- [Task instructions]:
1 – Name every state, city, or other geographic place that the road-trip blog post below mentions by name, listing each one once.
2 – Transcribe the road-trip blog post word for word, everything from "It was a easy" down to "such Capable Hands.".
3 – Write the next stretch of the road-trip blog post, picking up right after its final line.

- [Selected text]:
Monday, August 04, 2008

Catching up

I love road trips. Even the one that contained a horrible ugly breakup in the middle of the desert was great. They are the chance for spaciousness. Horizons. Unconstrained time. Uncluttering the mind. This one was hard on Heather (because it was a thing-that-had-to-be-done in the middle of a complicated move without her pregnant wife) but great for me. We went through NM, with its unexplainable beauty like something out of another Mind, and into the rolling ancient mountains of the northern South, all trees and red dirt and granite (or is it slate?) rock sheers.

It was a easy trip, roadwise. Except yesterday morning, when we deliberately left early so Heather could spend time with her sister, going back to pt school. We were stopped near the edge of Tennessee, about 200 yds behind a semi tractor on fire. 1 hr 45 mins of alternating prayer, boredom, and bladder needs. Many emergency vehicles came; we saw only one leave. But -- when we finally passed the blackened carcass, it looked like the kind of thing a driver could see coming and escape. At least we hoped so.

About an hour in yesterday, I realized I'd forgotten to send our worship team liturgy for an agape meal. Nothing to be done at that point, which was good: it meant God had to step in and provide for our quite-capable team. How wonderful to leave liturgy (the work of the people!) in such Capable Hands.

Now, headed toward New Orleans, Denver, and home. Blocked ears, open heart. And a few more emails to clear out of my inbox before I get home.

Sunday, August 03, 2008

There's a there here.

1:15ish: A sign of hope in Tennessee

p.m., North Carolina welcome center

Austin doesn't know it, but he's nearly home.

- [Data supplied]:
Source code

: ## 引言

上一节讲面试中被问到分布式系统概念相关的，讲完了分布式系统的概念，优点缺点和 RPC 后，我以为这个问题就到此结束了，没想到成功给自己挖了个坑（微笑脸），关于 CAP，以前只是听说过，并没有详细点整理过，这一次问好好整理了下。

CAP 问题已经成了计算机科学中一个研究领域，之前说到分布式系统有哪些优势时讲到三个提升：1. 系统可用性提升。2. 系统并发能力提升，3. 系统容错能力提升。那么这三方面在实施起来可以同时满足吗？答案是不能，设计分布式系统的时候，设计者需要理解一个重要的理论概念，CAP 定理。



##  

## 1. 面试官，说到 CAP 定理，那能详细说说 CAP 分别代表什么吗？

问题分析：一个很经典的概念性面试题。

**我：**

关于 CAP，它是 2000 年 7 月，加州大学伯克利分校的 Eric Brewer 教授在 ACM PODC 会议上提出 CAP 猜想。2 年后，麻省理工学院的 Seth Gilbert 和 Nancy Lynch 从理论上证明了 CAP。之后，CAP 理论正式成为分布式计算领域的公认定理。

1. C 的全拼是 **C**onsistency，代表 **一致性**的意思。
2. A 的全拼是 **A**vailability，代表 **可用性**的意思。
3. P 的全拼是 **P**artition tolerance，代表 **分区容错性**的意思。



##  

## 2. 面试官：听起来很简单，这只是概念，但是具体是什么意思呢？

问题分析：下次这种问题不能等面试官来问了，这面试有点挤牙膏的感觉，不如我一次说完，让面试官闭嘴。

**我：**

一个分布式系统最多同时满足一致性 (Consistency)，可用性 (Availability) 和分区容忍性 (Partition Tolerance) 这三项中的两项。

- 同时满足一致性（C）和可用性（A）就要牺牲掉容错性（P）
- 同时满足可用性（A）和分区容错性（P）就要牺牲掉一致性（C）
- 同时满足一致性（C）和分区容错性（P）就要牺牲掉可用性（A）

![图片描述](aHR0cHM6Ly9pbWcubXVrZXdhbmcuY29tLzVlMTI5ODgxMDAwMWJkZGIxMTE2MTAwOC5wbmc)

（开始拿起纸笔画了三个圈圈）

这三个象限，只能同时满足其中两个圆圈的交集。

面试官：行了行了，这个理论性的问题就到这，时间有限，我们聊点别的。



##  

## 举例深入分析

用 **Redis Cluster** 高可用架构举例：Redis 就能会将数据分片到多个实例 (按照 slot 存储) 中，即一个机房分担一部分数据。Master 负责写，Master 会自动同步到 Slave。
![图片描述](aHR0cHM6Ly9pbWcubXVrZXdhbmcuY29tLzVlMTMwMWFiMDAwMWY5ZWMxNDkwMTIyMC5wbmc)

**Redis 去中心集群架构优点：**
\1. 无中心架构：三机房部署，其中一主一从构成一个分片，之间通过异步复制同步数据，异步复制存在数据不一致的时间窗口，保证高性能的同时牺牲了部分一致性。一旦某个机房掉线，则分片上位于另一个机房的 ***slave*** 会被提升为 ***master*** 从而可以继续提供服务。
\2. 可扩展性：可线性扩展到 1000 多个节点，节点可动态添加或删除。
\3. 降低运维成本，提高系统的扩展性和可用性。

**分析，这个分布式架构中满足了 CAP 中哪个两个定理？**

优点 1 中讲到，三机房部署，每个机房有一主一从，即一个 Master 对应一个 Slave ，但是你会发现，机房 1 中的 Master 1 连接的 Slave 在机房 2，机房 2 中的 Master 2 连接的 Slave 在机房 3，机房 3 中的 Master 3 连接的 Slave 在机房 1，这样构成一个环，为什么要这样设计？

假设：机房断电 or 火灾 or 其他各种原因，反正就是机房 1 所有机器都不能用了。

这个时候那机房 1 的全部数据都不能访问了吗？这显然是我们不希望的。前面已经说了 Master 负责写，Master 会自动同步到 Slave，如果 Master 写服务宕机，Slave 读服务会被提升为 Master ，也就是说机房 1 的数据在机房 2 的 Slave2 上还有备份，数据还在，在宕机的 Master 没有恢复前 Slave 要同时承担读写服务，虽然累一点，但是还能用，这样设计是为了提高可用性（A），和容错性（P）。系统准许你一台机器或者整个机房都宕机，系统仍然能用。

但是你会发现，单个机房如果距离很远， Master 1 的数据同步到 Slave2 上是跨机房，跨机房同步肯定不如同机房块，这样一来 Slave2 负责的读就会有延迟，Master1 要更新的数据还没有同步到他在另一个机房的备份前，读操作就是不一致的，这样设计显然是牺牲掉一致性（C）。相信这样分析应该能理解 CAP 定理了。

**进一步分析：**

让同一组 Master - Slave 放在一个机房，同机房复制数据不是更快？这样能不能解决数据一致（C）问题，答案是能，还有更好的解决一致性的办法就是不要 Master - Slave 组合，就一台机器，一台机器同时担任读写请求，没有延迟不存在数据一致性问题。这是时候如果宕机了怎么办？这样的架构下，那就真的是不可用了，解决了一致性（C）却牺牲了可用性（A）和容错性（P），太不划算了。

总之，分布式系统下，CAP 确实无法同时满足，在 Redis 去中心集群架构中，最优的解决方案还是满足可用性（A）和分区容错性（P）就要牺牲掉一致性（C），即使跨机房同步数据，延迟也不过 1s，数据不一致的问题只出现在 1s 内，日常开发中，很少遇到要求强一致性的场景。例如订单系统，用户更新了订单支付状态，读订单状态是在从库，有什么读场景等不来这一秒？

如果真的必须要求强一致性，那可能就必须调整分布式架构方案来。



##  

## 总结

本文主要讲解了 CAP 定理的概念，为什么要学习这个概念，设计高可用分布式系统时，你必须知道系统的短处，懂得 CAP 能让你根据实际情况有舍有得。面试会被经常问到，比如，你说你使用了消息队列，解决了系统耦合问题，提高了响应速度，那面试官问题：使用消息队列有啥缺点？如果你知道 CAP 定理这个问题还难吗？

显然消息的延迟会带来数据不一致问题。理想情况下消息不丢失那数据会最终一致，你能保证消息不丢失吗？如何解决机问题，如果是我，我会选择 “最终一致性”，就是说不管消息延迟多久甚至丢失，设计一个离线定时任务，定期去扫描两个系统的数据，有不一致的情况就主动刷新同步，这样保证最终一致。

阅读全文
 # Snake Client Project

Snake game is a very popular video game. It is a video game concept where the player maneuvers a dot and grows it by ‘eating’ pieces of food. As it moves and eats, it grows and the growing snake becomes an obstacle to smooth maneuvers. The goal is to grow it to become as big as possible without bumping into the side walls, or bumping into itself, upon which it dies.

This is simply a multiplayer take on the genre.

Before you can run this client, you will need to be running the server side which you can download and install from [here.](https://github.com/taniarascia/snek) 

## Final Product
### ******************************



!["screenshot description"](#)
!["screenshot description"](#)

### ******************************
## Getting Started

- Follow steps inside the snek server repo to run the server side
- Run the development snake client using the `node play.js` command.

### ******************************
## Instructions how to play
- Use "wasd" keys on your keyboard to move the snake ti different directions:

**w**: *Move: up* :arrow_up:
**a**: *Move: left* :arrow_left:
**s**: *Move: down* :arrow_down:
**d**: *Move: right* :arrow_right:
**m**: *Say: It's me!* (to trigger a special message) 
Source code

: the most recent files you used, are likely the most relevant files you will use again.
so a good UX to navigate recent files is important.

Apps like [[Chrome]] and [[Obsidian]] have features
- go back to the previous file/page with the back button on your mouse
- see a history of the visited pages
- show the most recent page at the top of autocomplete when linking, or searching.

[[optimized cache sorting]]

- [Answers provided]:
1 – NM, Tennessee, New Orleans, Denver, North Carolina

2 –
It was a easy trip, roadwise. Except yesterday morning, when we deliberately left early so Heather could spend time with her sister, going back to pt school. We were stopped near the edge of Tennessee, about 200 yds behind a semi tractor on fire. 1 hr 45 mins of alternating prayer, boredom, and bladder needs. Many emergency vehicles came; we saw only one leave. But -- when we finally passed the blackened carcass, it looked like the kind of thing a driver could see coming and escape. At least we hoped so.

About an hour in yesterday, I realized I'd forgotten to send our worship team liturgy for an agape meal. Nothing to be done at that point, which was good: it meant God had to step in and provide for our quite-capable team. How wonderful to leave liturgy (the work of the people!) in such Capable Hands.

3 –
2:40 p.m. Asheville, NC, Heather's sister and brother-in-law's house, Austin meeting Tuck.

2:47 p.m. Sisters & lunch: Home.

Pics of Heather are blurry, 'cause the fatigue was falling away and the contentment flowing on.
Narrative tomorrow. It's time to sleep.

Cookeville, TN

Just off 40 for gas and coffee at 8:22 a.m., an hour and no coffee after setting out. Austin ate both last night and this morning, so he's happy and relaxed. Or, maybe he knows it's the last day on the road, and is just grateful, like his mom.

Over the last few days, I've gone to a double venti nonfat misto.

Saturday, August 02, 2008

MEG in her Natural State (Arkansas)

We stopped for lunch today in North Little Rock, where my wonderful husband's mother, Elaine, lives. 101 degrees, only God knows how much humidity.
Austin (see above right -- he's much handsomer in person) didn't even want to walk around the beautiful big park we stopped in.

Elaine (left, obviously) looked cool, as always, and brought a picnic of goodies. (MEG -- I finished all the cookies tonight!)

That plate was made by her eldest when the kids were young. Yes, I saw the one that my wonderful husband made when he was maybe 4. Caterpillaresque.

Tonight we're walking distance from Opryland and the Grand Ole Opry, but are sleeping rather than walking. Tomorrow, God willing, Asheville.

The chains remain the same

7:14 Oklahoma City

The sun rose late today,just a half hour or so ago. Starbucks, 1.2 miles away next to a hwy entrance,opens at 5:30. It looked closed -- no cars. But Heather's half-caf and my double venti nonfat misto were ready lickety-split, one of the advantages of an empty store. This is the second empty Starbucks I've ever seen, the first being yesterday in Tecumcari, NM.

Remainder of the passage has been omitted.